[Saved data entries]

────────────────────────────────────────

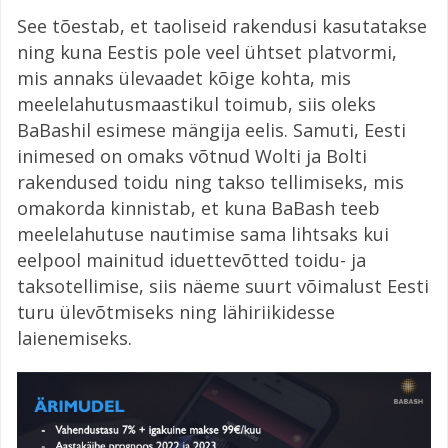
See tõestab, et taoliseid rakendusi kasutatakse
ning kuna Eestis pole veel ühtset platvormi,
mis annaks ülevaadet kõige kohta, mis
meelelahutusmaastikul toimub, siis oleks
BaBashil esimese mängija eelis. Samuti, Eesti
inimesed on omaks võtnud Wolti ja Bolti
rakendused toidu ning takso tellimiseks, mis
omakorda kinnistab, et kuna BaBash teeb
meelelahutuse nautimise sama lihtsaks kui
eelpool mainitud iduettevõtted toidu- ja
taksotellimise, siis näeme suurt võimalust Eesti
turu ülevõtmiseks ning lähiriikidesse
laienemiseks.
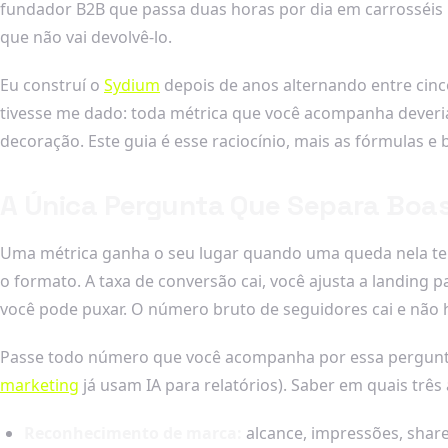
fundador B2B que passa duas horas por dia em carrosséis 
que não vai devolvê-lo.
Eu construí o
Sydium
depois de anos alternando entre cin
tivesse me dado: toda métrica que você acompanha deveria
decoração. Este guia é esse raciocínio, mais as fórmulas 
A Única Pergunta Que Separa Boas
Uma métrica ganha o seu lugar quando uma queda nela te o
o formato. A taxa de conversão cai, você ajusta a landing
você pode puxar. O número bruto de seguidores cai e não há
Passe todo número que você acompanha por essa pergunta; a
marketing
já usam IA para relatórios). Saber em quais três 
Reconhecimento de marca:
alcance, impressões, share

────────────────────────────────────────

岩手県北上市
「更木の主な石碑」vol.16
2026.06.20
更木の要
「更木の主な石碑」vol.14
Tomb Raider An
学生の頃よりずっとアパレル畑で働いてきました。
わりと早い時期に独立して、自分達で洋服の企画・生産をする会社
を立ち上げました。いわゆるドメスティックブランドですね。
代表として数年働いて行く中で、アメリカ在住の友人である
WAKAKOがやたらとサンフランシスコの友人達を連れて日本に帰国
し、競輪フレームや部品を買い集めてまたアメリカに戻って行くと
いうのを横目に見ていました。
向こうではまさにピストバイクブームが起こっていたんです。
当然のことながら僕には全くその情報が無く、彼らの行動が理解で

────────────────────────────────────────

Exercise:
Copy out, word for word, the lines of the records from the one containing "See tõestab, et" through the one containing "laienemiseks.", including both of those lines.

Expected output:
See tõestab, et taoliseid rakendusi kasutatakse
ning kuna Eestis pole veel ühtset platvormi,
mis annaks ülevaadet kõige kohta, mis
meelelahutusmaastikul toimub, siis oleks
BaBashil esimese mängija eelis. Samuti, Eesti
inimesed on omaks võtnud Wolti ja Bolti
rakendused toidu ning takso tellimiseks, mis
omakorda kinnistab, et kuna BaBash teeb
meelelahutuse nautimise sama lihtsaks kui
eelpool mainitud iduettevõtted toidu- ja
taksotellimise, siis näeme suurt võimalust Eesti
turu ülevõtmiseks ning lähiriikidesse
laienemiseks.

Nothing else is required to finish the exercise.